[Opening Input material section]
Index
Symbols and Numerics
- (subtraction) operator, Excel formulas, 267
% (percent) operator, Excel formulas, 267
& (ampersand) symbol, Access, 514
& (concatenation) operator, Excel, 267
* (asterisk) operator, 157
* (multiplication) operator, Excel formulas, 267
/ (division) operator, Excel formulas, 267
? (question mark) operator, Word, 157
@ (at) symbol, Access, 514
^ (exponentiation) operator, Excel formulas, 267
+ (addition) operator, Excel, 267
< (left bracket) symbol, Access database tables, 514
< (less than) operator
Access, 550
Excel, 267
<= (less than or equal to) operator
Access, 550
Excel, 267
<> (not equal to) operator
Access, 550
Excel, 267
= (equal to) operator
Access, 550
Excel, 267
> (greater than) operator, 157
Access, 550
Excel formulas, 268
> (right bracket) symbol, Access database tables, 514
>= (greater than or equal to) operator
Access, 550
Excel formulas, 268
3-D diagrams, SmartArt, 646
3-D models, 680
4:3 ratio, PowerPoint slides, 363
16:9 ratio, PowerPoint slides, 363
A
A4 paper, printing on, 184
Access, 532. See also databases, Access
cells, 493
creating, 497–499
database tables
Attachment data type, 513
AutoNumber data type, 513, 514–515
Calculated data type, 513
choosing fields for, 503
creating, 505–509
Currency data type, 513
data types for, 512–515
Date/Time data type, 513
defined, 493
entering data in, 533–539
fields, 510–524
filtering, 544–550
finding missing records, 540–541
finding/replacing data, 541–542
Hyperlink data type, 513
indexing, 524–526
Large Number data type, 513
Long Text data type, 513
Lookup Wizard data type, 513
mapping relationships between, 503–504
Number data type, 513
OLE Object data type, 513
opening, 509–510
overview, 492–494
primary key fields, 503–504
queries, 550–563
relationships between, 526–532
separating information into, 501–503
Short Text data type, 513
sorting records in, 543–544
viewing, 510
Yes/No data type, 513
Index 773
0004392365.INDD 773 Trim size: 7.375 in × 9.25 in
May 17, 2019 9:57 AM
[Closing Input material section]
[Opening Input material section]
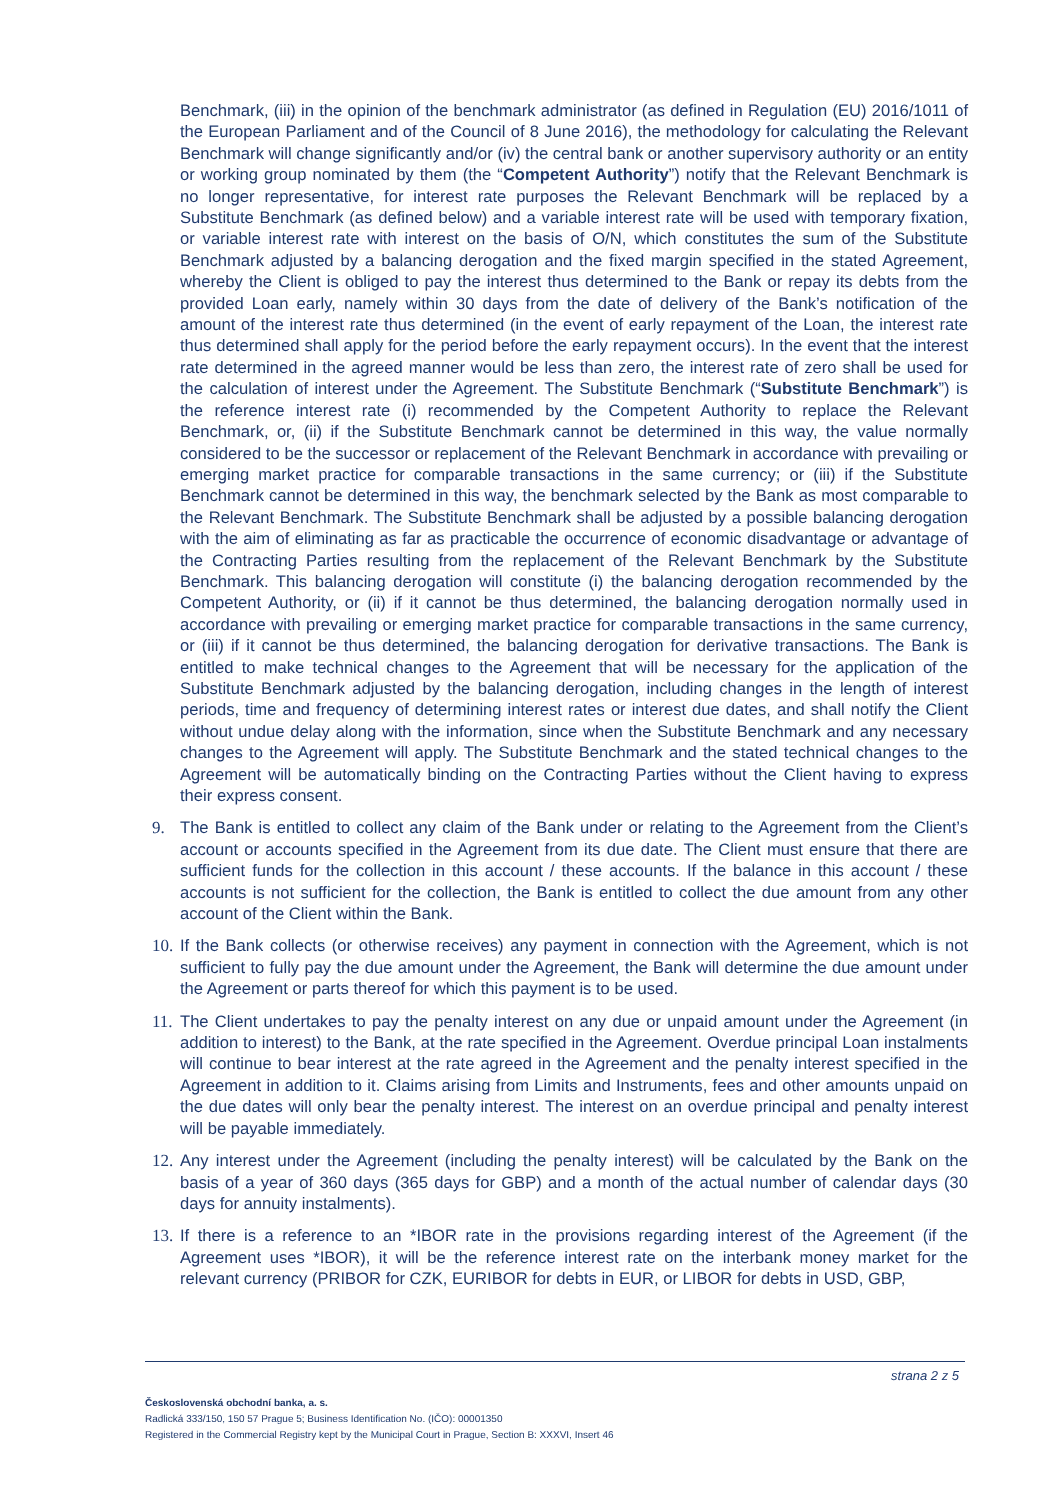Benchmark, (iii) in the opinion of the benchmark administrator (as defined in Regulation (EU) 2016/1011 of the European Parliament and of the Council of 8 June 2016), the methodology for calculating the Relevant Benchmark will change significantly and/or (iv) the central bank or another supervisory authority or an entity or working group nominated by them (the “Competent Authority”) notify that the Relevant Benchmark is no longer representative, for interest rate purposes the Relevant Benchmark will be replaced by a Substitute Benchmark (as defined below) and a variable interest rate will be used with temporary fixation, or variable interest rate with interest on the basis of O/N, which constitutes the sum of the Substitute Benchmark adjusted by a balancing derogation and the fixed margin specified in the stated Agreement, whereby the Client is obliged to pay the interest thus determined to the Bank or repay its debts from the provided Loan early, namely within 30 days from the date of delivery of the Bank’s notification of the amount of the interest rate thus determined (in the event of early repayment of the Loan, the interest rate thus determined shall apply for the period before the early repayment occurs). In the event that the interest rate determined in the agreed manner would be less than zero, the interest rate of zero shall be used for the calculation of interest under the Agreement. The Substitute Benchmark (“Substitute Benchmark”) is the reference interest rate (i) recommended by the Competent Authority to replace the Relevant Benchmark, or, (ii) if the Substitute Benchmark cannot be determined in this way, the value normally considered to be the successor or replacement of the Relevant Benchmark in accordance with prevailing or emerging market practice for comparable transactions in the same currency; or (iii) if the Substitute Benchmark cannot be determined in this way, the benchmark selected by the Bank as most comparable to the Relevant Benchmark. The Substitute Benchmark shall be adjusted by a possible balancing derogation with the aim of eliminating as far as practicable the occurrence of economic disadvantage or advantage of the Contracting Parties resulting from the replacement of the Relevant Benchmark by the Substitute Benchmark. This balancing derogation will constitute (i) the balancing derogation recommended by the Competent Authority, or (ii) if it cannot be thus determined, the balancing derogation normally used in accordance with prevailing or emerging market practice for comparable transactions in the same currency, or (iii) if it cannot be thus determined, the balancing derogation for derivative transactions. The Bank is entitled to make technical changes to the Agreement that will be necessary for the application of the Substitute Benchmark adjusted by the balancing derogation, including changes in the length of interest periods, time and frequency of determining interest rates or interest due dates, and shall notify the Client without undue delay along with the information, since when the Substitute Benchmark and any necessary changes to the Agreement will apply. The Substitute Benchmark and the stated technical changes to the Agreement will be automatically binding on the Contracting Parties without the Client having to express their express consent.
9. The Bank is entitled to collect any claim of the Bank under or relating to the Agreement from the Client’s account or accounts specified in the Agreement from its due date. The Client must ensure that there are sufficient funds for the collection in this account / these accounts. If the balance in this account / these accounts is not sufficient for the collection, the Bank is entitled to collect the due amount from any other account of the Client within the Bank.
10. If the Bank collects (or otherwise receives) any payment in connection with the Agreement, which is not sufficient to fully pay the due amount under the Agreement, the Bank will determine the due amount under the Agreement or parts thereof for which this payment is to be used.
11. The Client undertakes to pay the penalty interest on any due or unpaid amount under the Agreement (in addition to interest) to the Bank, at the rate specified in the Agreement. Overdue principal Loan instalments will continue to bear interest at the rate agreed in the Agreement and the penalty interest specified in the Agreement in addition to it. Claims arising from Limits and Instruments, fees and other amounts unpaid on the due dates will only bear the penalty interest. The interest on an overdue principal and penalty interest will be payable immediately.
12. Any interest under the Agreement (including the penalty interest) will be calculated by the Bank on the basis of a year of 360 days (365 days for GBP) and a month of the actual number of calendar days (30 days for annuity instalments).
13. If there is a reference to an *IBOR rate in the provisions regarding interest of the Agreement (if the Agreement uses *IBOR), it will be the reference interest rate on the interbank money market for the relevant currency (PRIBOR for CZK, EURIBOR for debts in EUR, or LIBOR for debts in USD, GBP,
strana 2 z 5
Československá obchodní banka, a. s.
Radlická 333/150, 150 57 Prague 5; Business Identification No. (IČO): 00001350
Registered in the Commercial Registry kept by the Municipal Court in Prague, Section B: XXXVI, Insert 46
[Closing Input material section]
_Exercise_
Examine the listing line by line and give the number of lines where "equal" occurs, with nothing added.

_Answer box_
4